Repeat each of the lines below word for word, omitting the pictures.

[Stored dataset items]
*** Block opens ***

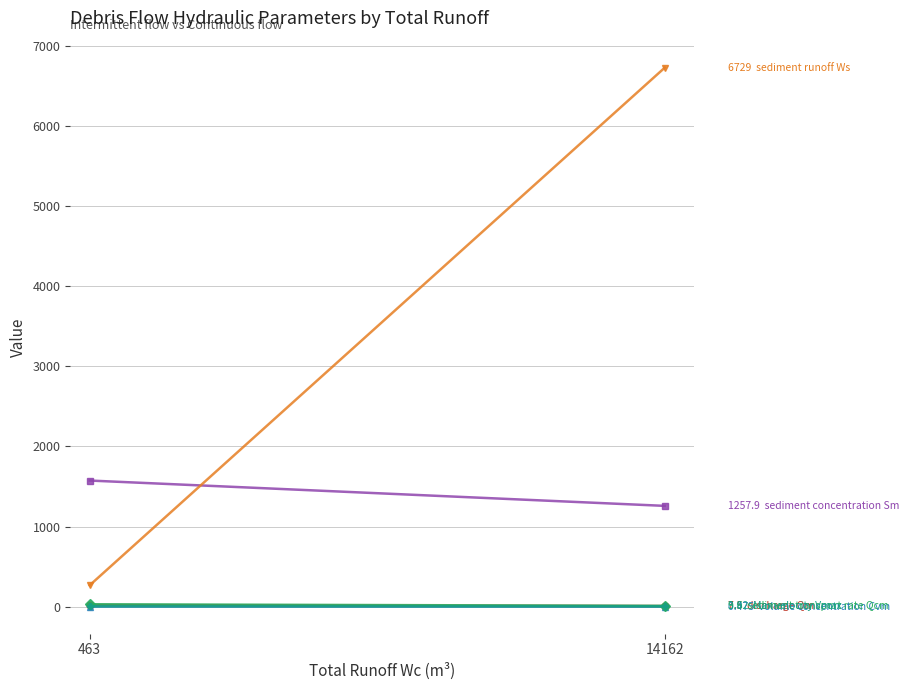

At which label does Mean sediment transport rate Qcm (t/s) reach its minimum?

14162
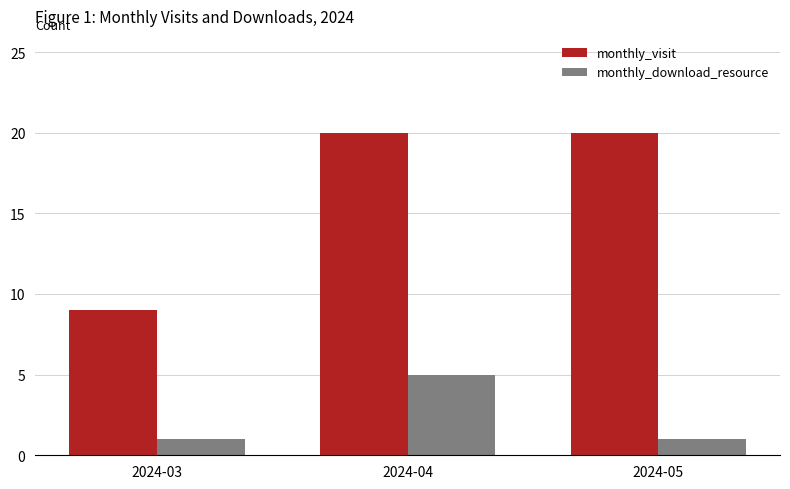

What is the sum of the monthly_download_resource values at 2024-03 and 2024-04?

6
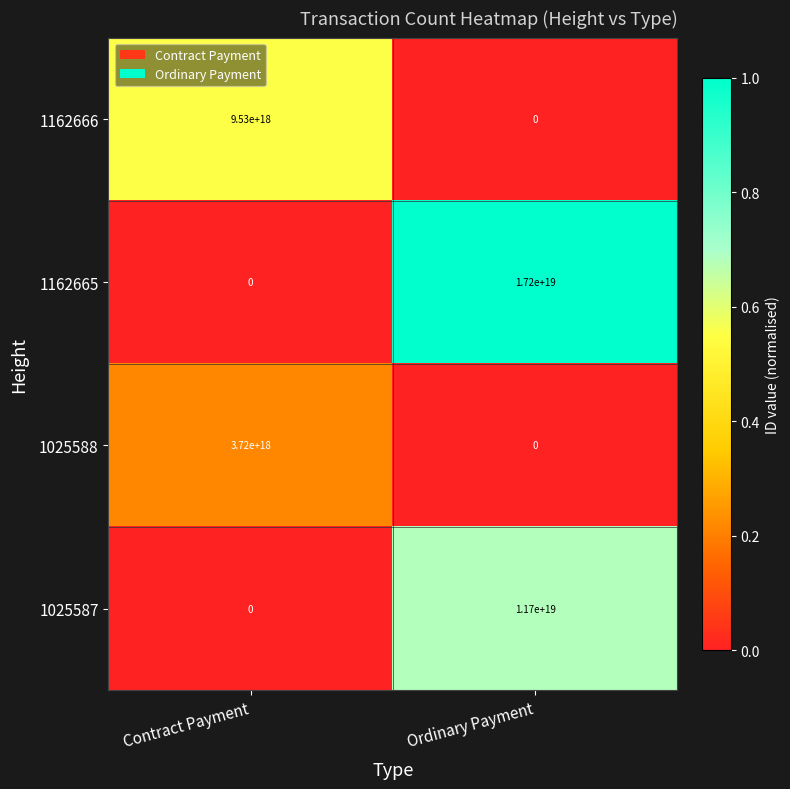

List the series in order of their overall mean, highest first.

1162665, 1025587, 1162666, 1025588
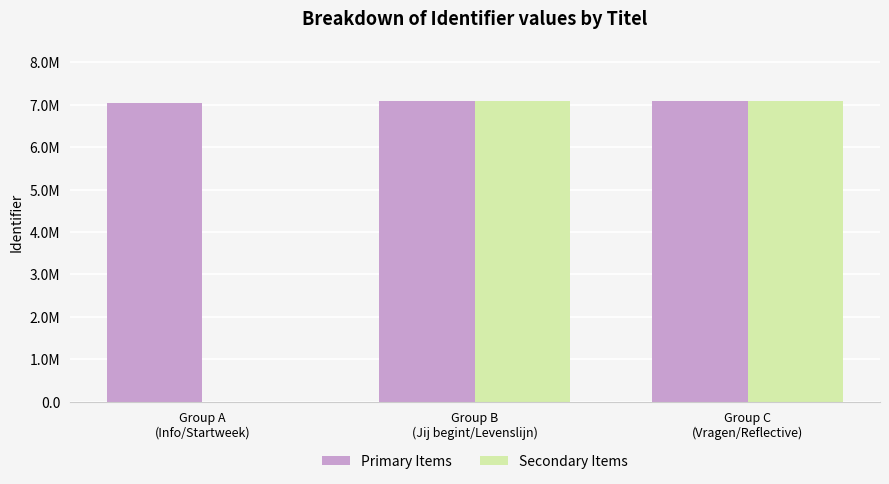

What is the label of the 1st bar from the right?

Group C
(Vragen/Reflective)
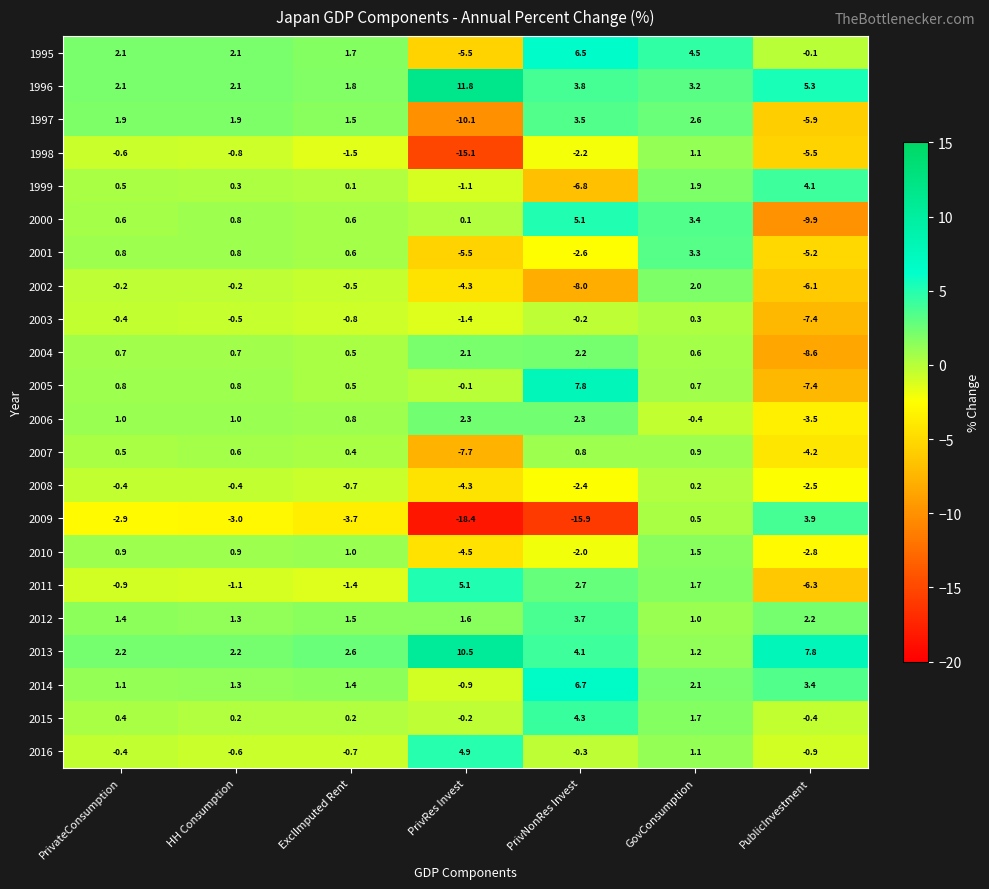

Which category has the lowest value across all series?

PrivRes Invest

*** Block closes ***

(ANSWER AREA):
At which label does Mean sediment transport rate Qcm (t/s) reach its minimum?

14162

What is the sum of the monthly_download_resource values at 2024-03 and 2024-04?

6

List the series in order of their overall mean, highest first.

1162665, 1025587, 1162666, 1025588

What is the label of the 1st bar from the right?

Group C
(Vragen/Reflective)

Which category has the lowest value across all series?

PrivRes Invest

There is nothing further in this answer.